» EXERCISE REQUIREMENTS
One number is the whole answer: the tally of lines in the records below that contain "labels".

» DATA EXCERPTS
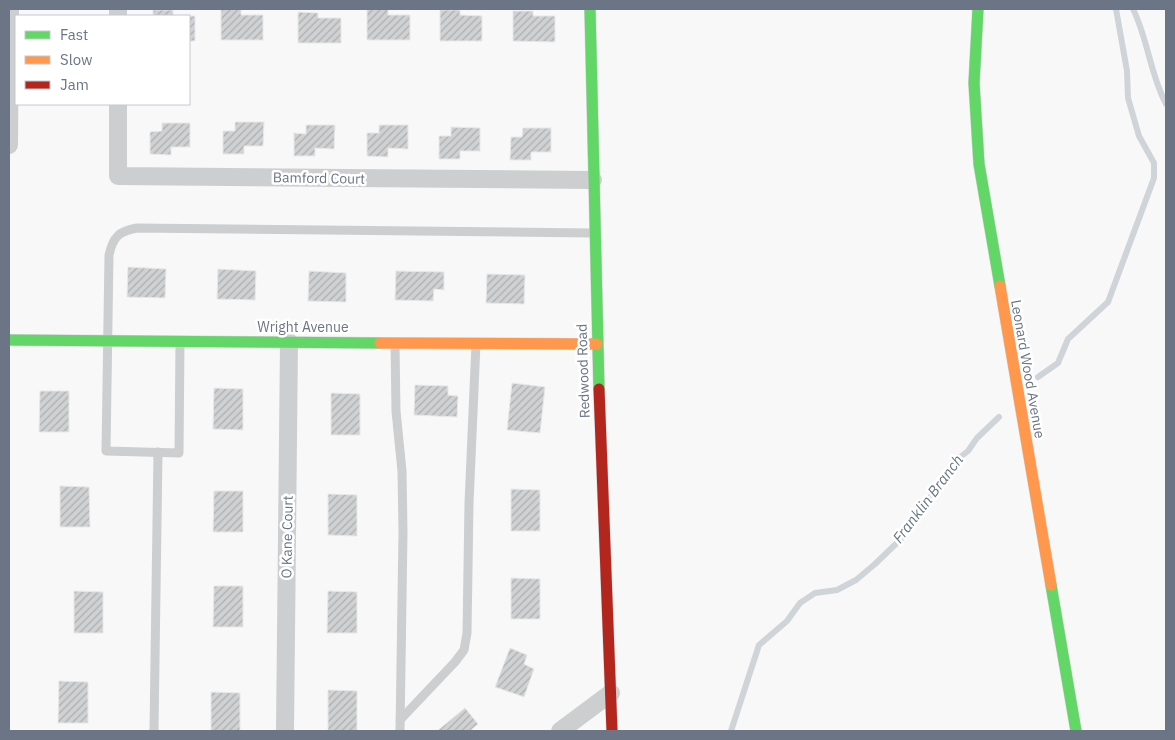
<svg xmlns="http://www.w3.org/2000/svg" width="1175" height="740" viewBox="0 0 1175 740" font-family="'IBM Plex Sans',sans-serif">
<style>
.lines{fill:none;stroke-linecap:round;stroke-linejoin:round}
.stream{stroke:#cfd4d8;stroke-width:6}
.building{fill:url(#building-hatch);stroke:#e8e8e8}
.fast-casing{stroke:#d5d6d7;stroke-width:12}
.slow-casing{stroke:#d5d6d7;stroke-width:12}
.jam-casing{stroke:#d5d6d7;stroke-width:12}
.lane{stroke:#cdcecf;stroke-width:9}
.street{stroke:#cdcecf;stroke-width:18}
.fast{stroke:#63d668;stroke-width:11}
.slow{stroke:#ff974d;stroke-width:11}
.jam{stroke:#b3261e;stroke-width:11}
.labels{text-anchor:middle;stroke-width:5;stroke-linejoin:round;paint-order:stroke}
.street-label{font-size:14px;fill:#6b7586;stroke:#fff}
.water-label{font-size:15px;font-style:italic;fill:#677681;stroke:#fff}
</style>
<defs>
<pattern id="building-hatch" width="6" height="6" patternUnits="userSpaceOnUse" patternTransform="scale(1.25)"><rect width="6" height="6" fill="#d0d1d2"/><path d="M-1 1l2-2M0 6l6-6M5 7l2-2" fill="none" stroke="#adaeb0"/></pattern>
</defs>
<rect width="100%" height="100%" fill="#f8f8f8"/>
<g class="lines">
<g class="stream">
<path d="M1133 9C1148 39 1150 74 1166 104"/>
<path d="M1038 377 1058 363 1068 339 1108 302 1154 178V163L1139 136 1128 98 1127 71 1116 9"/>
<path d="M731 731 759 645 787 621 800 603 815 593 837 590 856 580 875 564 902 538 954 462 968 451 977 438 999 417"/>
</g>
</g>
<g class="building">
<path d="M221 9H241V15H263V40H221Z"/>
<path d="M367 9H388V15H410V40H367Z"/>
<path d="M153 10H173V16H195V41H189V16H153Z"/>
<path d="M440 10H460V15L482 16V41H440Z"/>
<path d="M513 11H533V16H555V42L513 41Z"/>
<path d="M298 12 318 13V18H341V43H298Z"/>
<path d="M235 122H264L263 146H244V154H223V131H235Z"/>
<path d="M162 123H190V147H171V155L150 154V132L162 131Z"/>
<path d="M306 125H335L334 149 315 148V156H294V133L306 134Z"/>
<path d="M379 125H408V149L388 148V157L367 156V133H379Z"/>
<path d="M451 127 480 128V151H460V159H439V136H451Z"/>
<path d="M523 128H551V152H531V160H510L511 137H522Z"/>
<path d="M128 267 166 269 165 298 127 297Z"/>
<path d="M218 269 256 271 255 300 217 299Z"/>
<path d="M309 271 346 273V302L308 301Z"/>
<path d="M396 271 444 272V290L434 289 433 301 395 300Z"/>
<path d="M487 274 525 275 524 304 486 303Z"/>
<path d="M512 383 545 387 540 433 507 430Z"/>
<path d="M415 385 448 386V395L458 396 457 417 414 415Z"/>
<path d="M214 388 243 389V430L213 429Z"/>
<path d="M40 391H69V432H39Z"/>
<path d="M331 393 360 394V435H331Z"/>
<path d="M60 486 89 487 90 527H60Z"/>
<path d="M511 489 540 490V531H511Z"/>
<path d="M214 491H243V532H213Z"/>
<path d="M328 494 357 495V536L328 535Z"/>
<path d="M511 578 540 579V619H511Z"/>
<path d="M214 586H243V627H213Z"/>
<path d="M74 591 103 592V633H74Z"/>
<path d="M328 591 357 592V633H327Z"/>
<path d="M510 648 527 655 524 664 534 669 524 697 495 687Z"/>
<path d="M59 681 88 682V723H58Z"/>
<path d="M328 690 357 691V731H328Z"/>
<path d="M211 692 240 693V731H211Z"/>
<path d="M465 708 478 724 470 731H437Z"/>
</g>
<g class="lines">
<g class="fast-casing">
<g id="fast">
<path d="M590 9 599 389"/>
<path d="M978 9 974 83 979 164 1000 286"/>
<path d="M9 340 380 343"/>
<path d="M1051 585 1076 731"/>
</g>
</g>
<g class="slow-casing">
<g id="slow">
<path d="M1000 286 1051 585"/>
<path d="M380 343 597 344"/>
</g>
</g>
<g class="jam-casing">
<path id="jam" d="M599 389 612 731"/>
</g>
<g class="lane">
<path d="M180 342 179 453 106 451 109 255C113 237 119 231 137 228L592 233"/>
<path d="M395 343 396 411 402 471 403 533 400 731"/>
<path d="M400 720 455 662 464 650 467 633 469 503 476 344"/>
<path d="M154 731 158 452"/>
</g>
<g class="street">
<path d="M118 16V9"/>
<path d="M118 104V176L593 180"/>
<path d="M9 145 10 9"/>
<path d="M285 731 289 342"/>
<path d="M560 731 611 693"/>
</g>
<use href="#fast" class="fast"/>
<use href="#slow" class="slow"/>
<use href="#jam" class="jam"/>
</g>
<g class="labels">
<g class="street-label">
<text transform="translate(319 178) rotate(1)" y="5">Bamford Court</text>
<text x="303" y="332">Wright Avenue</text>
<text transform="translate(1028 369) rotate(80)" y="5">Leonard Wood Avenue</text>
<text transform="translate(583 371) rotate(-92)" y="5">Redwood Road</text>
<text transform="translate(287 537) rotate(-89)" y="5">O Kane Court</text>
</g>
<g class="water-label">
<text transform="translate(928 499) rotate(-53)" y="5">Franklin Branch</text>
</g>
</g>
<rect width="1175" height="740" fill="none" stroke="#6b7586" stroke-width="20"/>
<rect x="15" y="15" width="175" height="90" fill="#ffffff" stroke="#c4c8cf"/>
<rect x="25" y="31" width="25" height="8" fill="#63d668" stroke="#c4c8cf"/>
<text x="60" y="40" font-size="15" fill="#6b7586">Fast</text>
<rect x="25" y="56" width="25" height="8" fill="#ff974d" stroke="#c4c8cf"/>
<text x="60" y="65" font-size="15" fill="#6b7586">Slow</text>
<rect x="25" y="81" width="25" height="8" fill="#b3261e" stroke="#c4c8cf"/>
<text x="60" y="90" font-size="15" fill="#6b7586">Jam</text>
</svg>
--
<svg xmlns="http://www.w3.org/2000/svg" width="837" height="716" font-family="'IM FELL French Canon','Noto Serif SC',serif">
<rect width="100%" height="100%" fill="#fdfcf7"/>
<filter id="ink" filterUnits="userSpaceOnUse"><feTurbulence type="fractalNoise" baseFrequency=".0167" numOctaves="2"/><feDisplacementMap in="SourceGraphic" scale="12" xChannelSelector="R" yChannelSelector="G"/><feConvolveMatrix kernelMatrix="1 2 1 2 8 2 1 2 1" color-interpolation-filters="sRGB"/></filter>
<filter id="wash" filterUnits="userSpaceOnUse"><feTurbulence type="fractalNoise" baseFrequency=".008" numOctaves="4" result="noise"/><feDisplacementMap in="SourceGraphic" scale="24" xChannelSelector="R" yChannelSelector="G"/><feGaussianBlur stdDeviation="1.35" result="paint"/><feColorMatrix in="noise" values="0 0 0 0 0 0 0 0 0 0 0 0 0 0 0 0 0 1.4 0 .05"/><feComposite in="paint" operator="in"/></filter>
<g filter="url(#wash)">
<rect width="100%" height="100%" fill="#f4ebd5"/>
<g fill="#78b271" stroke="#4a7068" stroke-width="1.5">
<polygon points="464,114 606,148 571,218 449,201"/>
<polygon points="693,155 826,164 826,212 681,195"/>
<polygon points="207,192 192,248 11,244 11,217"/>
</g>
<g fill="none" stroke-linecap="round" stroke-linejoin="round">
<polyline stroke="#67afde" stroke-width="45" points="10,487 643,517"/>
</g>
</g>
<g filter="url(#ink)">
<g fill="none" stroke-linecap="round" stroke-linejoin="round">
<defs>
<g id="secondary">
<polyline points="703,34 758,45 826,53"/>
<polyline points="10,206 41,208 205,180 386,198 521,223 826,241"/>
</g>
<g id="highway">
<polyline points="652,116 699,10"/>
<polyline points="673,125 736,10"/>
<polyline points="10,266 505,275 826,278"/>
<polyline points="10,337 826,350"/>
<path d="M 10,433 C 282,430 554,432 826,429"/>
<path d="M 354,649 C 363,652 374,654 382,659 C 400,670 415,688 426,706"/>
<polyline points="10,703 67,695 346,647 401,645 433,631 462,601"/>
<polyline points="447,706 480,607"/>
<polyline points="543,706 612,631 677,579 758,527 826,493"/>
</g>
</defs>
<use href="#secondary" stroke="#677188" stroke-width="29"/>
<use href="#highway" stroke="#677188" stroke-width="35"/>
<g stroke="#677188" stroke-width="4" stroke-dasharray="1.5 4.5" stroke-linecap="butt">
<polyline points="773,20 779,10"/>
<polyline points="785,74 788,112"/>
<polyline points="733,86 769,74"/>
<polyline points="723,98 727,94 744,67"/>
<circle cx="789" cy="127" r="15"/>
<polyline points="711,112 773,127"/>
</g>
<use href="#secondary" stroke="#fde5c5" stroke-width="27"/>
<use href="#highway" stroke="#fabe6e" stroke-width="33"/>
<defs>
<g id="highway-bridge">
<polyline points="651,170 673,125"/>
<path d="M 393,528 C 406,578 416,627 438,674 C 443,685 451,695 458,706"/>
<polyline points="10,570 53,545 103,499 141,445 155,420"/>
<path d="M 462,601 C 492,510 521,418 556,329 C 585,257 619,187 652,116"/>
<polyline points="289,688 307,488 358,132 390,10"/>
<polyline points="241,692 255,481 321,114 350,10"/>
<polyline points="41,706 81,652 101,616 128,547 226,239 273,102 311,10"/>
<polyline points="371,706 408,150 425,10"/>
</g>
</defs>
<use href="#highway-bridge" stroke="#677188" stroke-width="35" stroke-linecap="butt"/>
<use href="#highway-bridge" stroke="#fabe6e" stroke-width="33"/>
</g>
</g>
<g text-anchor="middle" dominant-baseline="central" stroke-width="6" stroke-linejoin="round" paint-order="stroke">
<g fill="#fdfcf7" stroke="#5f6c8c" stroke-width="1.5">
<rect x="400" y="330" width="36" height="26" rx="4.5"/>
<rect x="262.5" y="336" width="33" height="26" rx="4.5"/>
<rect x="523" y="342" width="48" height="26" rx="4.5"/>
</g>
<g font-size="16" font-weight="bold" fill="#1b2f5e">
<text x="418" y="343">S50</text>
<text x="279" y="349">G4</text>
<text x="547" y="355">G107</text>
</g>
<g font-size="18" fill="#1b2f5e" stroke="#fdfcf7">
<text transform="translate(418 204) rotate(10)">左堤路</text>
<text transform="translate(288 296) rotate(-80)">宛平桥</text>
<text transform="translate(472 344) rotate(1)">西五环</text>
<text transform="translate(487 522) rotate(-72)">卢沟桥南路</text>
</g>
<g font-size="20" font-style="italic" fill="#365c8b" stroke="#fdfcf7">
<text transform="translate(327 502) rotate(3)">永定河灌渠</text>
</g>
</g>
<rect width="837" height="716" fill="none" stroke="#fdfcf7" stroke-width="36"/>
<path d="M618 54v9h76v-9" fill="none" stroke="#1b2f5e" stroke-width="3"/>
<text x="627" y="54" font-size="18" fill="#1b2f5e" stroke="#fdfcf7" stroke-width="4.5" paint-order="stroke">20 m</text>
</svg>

» REPLY TO THE EXERCISE
2